Edit difference data:
----------------

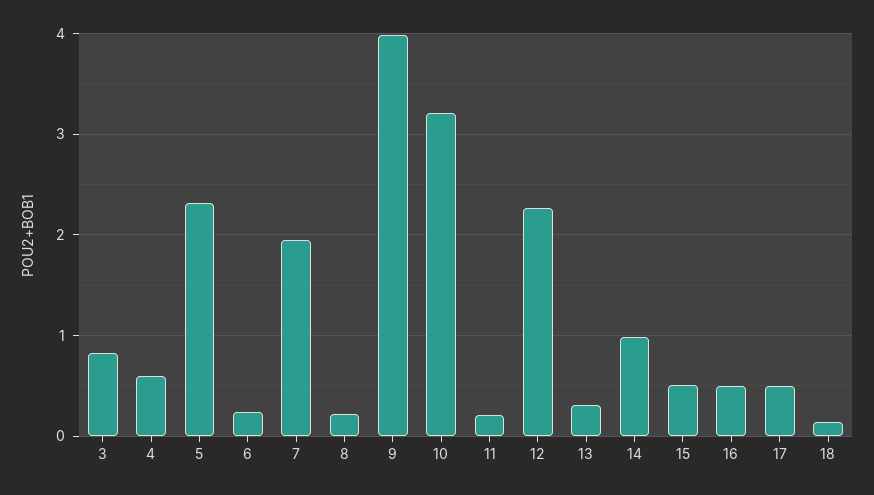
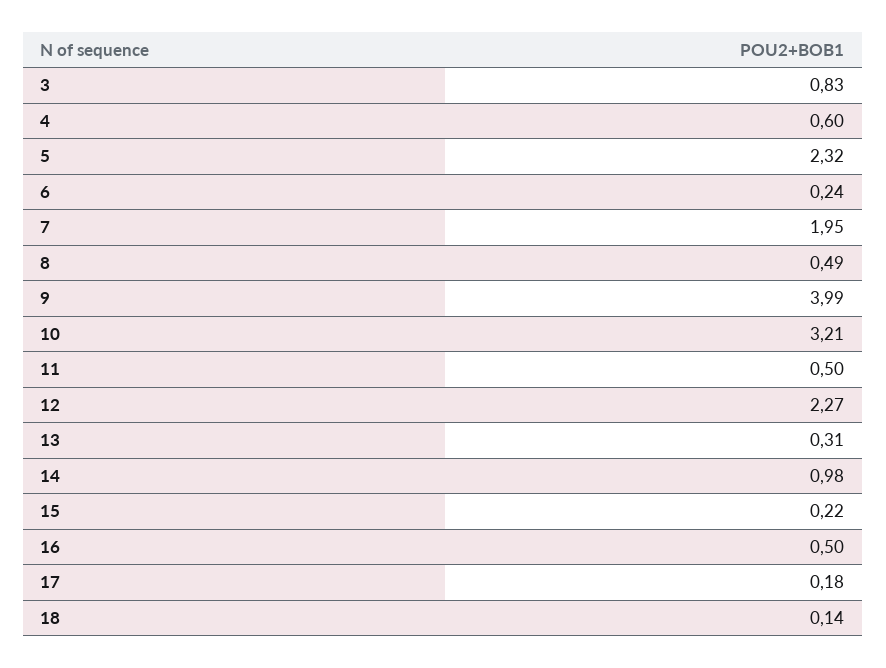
  {
    "3": 0.83,
    "4": 0.6,
    "5": 2.32,
    "6": 0.24,
    "7": 1.95,
-   "8": 0.2,
+   "8": 0.49,
    "9": 3.99,
    "10": 3.21,
-   "11": 0.2,
+   "11": 0.5,
    "12": 2.27,
    "13": 0.31,
    "14": 0.98,
-   "15": 0.5,
+   "15": 0.22,
    "16": 0.5,
-   "17": 0.5,
+   "17": 0.18,
    "18": 0.14
  }

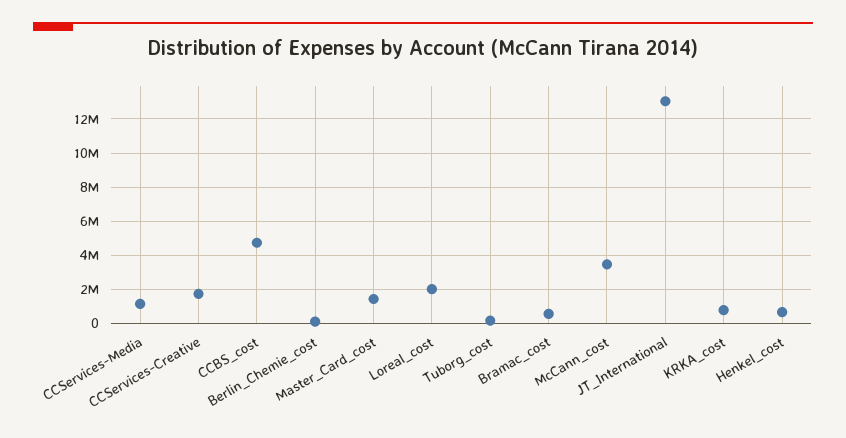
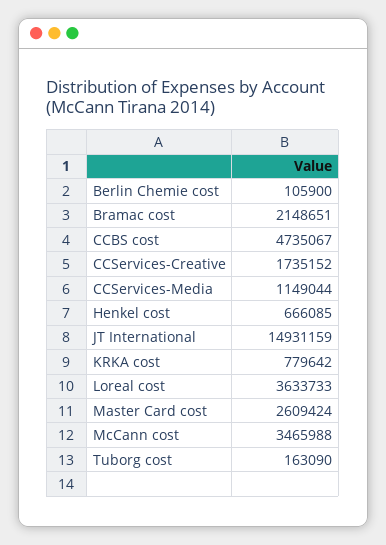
  {
    "CCServices-Media": 1149044,
    "CCServices-Creative": 1735152,
    "CCBS_cost": 4735067,
    "Berlin_Chemie_cost": 105900,
-   "Master_Card_cost": 1500000,
+   "Master_Card_cost": 2609424,
-   "Loreal_cost": 2000000,
+   "Loreal_cost": 3633733,
    "Tuborg_cost": 163090,
-   "Bramac_cost": 500000,
+   "Bramac_cost": 2148651,
    "McCann_cost": 3465988,
-   "JT_International": 13000000,
+   "JT_International": 14931159,
    "KRKA_cost": 779642,
    "Henkel_cost": 666085
  }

----------------

AIM OF THE TASK >>
Give a verbatim transcription of the entries, leaving out the pictures.

RESULT >>
  {
    "3": 0.83,
    "4": 0.6,
    "5": 2.32,
    "6": 0.24,
    "7": 1.95,
-   "8": 0.2,
+   "8": 0.49,
    "9": 3.99,
    "10": 3.21,
-   "11": 0.2,
+   "11": 0.5,
    "12": 2.27,
    "13": 0.31,
    "14": 0.98,
-   "15": 0.5,
+   "15": 0.22,
    "16": 0.5,
-   "17": 0.5,
+   "17": 0.18,
    "18": 0.14
  }

  {
    "CCServices-Media": 1149044,
    "CCServices-Creative": 1735152,
    "CCBS_cost": 4735067,
    "Berlin_Chemie_cost": 105900,
-   "Master_Card_cost": 1500000,
+   "Master_Card_cost": 2609424,
-   "Loreal_cost": 2000000,
+   "Loreal_cost": 3633733,
    "Tuborg_cost": 163090,
-   "Bramac_cost": 500000,
+   "Bramac_cost": 2148651,
    "McCann_cost": 3465988,
-   "JT_International": 13000000,
+   "JT_International": 14931159,
    "KRKA_cost": 779642,
    "Henkel_cost": 666085
  }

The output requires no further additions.